Job: Restate word for word all of the lines below, with each image left out.

Extracted entries:
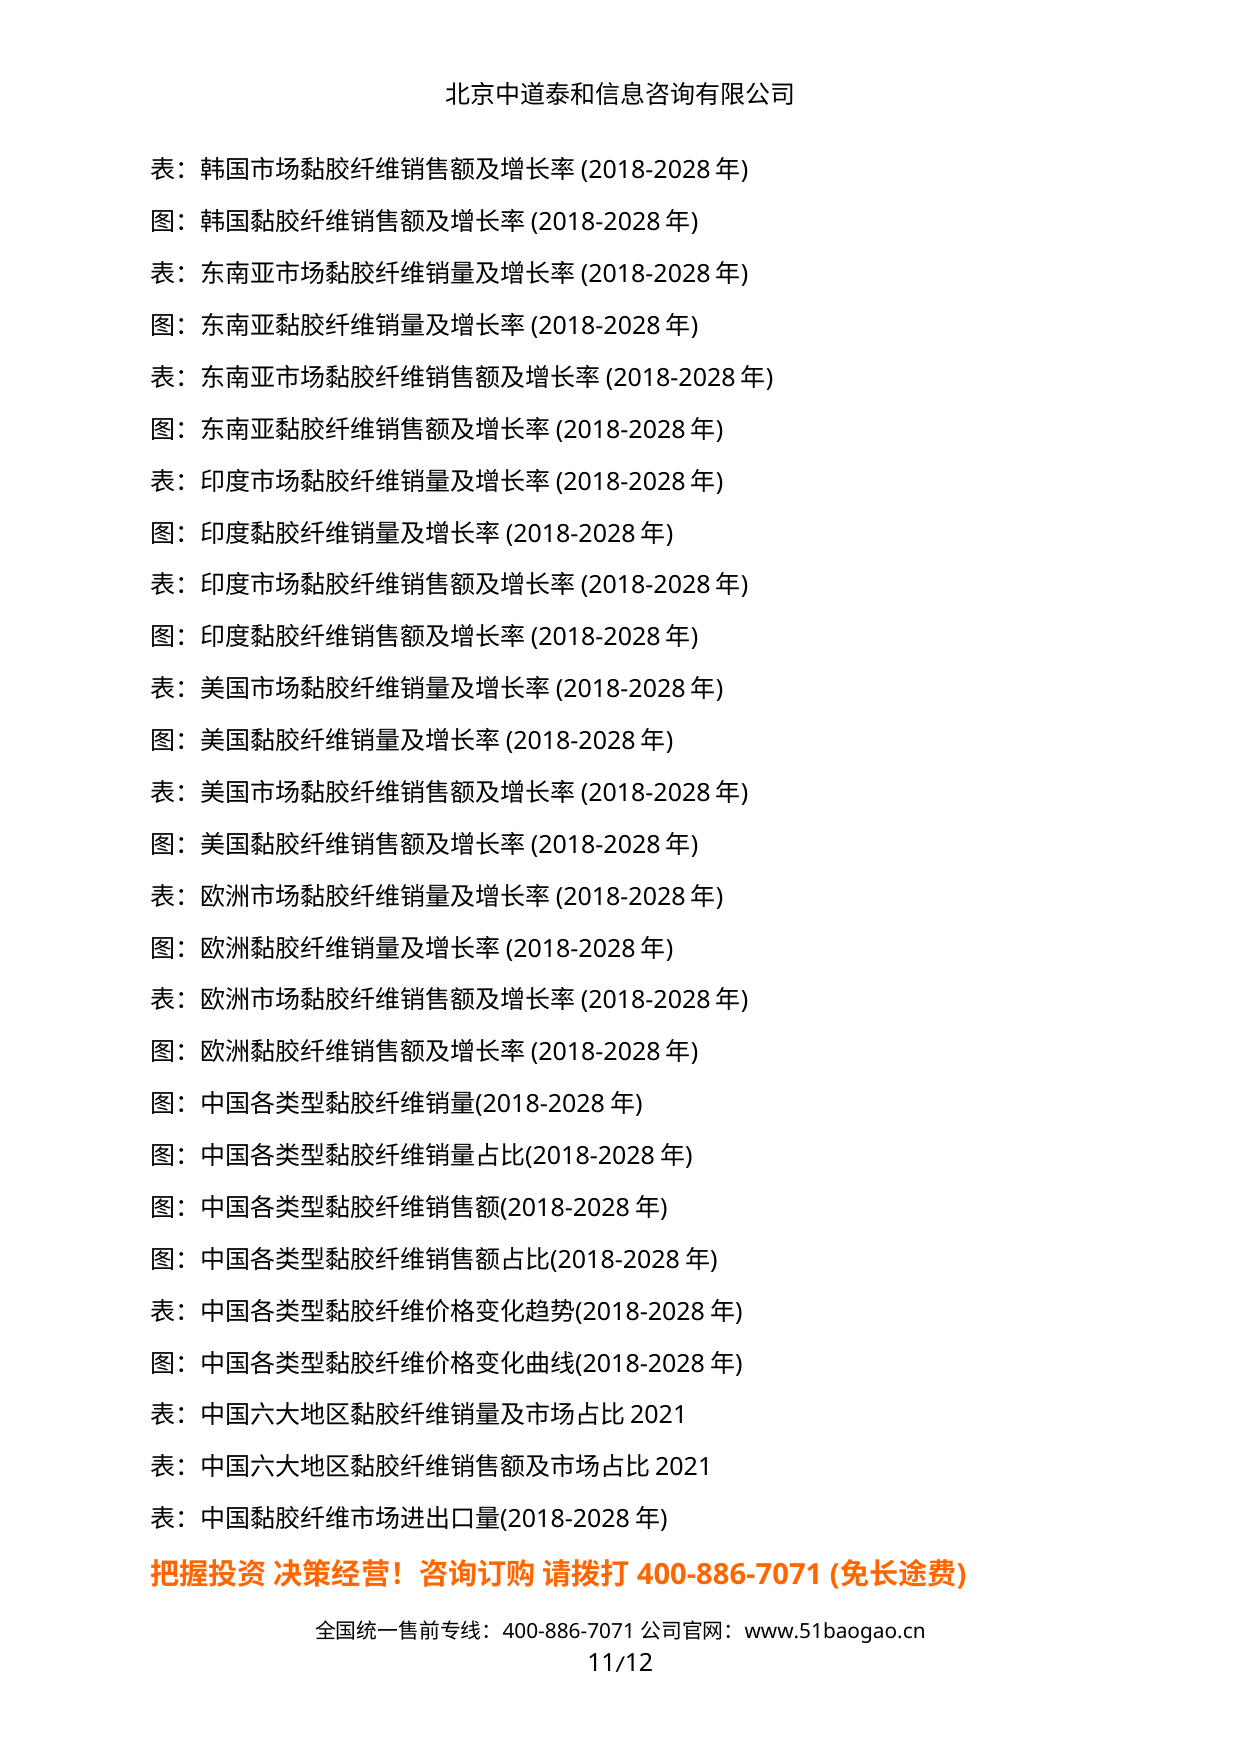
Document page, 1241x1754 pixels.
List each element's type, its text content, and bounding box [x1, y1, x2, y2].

text 图：中国各类型黏胶纤维价格变化曲线(2018-2028年) [150, 1343, 1090, 1379]
text 图：欧洲黏胶纤维销售额及增长率 (2018-2028年) [150, 1032, 1090, 1068]
text 图：中国各类型黏胶纤维销售额占比(2018-2028年) [150, 1239, 1090, 1276]
text 图：中国各类型黏胶纤维销售额(2018-2028年) [150, 1187, 1090, 1224]
text 表：东南亚市场黏胶纤维销量及增长率 (2018-2028年) [150, 254, 1090, 290]
text 表：欧洲市场黏胶纤维销量及增长率 (2018-2028年) [150, 876, 1090, 912]
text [150, 1551, 1090, 1593]
text 表：中国黏胶纤维市场进出口量(2018-2028年) [150, 1499, 1090, 1535]
text 表：印度市场黏胶纤维销量及增长率 (2018-2028年) [150, 461, 1090, 497]
text 表：韩国市场黏胶纤维销售额及增长率 (2018-2028年) [150, 150, 1090, 186]
text 表：美国市场黏胶纤维销量及增长率 (2018-2028年) [150, 669, 1090, 705]
text 图：印度黏胶纤维销售额及增长率 (2018-2028年) [150, 617, 1090, 653]
text 图：东南亚黏胶纤维销售额及增长率 (2018-2028年) [150, 409, 1090, 446]
text 图：美国黏胶纤维销量及增长率 (2018-2028年) [150, 721, 1090, 757]
text 表：印度市场黏胶纤维销售额及增长率 (2018-2028年) [150, 565, 1090, 601]
text 图：韩国黏胶纤维销售额及增长率 (2018-2028年) [150, 202, 1090, 238]
text 图：中国各类型黏胶纤维销量占比(2018-2028年) [150, 1136, 1090, 1172]
text 图：东南亚黏胶纤维销量及增长率 (2018-2028年) [150, 306, 1090, 342]
text 表：东南亚市场黏胶纤维销售额及增长率 (2018-2028年) [150, 357, 1090, 394]
text 图：欧洲黏胶纤维销量及增长率 (2018-2028年) [150, 928, 1090, 964]
text 图：印度黏胶纤维销量及增长率 (2018-2028年) [150, 513, 1090, 549]
text 表：中国六大地区黏胶纤维销售额及市场占比2021 [150, 1447, 1090, 1483]
text 图：中国各类型黏胶纤维销量(2018-2028年) [150, 1084, 1090, 1120]
text 表：美国市场黏胶纤维销售额及增长率 (2018-2028年) [150, 772, 1090, 809]
text 图：美国黏胶纤维销售额及增长率 (2018-2028年) [150, 824, 1090, 861]
text 表：欧洲市场黏胶纤维销售额及增长率 (2018-2028年) [150, 980, 1090, 1016]
text 表：中国六大地区黏胶纤维销量及市场占比2021 [150, 1395, 1090, 1431]
text 表：中国各类型黏胶纤维价格变化趋势(2018-2028年) [150, 1291, 1090, 1327]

Task answer:
Document page, 1241x1754 pixels.
List each element's type, its text content, and bounding box [x1, y1, x2, y2].

text 图：中国各类型黏胶纤维价格变化曲线(2018-2028年) [150, 1343, 1090, 1379]
text 图：欧洲黏胶纤维销售额及增长率 (2018-2028年) [150, 1032, 1090, 1068]
text 图：中国各类型黏胶纤维销售额占比(2018-2028年) [150, 1239, 1090, 1276]
text 图：中国各类型黏胶纤维销售额(2018-2028年) [150, 1187, 1090, 1224]
text 表：东南亚市场黏胶纤维销量及增长率 (2018-2028年) [150, 254, 1090, 290]
text 表：欧洲市场黏胶纤维销量及增长率 (2018-2028年) [150, 876, 1090, 912]
text [150, 1551, 1090, 1593]
text 表：中国黏胶纤维市场进出口量(2018-2028年) [150, 1499, 1090, 1535]
text 表：印度市场黏胶纤维销量及增长率 (2018-2028年) [150, 461, 1090, 497]
text 表：韩国市场黏胶纤维销售额及增长率 (2018-2028年) [150, 150, 1090, 186]
text 表：美国市场黏胶纤维销量及增长率 (2018-2028年) [150, 669, 1090, 705]
text 图：印度黏胶纤维销售额及增长率 (2018-2028年) [150, 617, 1090, 653]
text 图：东南亚黏胶纤维销售额及增长率 (2018-2028年) [150, 409, 1090, 446]
text 图：美国黏胶纤维销量及增长率 (2018-2028年) [150, 721, 1090, 757]
text 表：印度市场黏胶纤维销售额及增长率 (2018-2028年) [150, 565, 1090, 601]
text 图：韩国黏胶纤维销售额及增长率 (2018-2028年) [150, 202, 1090, 238]
text 图：中国各类型黏胶纤维销量占比(2018-2028年) [150, 1136, 1090, 1172]
text 图：东南亚黏胶纤维销量及增长率 (2018-2028年) [150, 306, 1090, 342]
text 表：东南亚市场黏胶纤维销售额及增长率 (2018-2028年) [150, 357, 1090, 394]
text 图：欧洲黏胶纤维销量及增长率 (2018-2028年) [150, 928, 1090, 964]
text 图：印度黏胶纤维销量及增长率 (2018-2028年) [150, 513, 1090, 549]
text 表：中国六大地区黏胶纤维销售额及市场占比2021 [150, 1447, 1090, 1483]
text 图：中国各类型黏胶纤维销量(2018-2028年) [150, 1084, 1090, 1120]
text 表：美国市场黏胶纤维销售额及增长率 (2018-2028年) [150, 772, 1090, 809]
text 图：美国黏胶纤维销售额及增长率 (2018-2028年) [150, 824, 1090, 861]
text 表：欧洲市场黏胶纤维销售额及增长率 (2018-2028年) [150, 980, 1090, 1016]
text 表：中国六大地区黏胶纤维销量及市场占比2021 [150, 1395, 1090, 1431]
text 表：中国各类型黏胶纤维价格变化趋势(2018-2028年) [150, 1291, 1090, 1327]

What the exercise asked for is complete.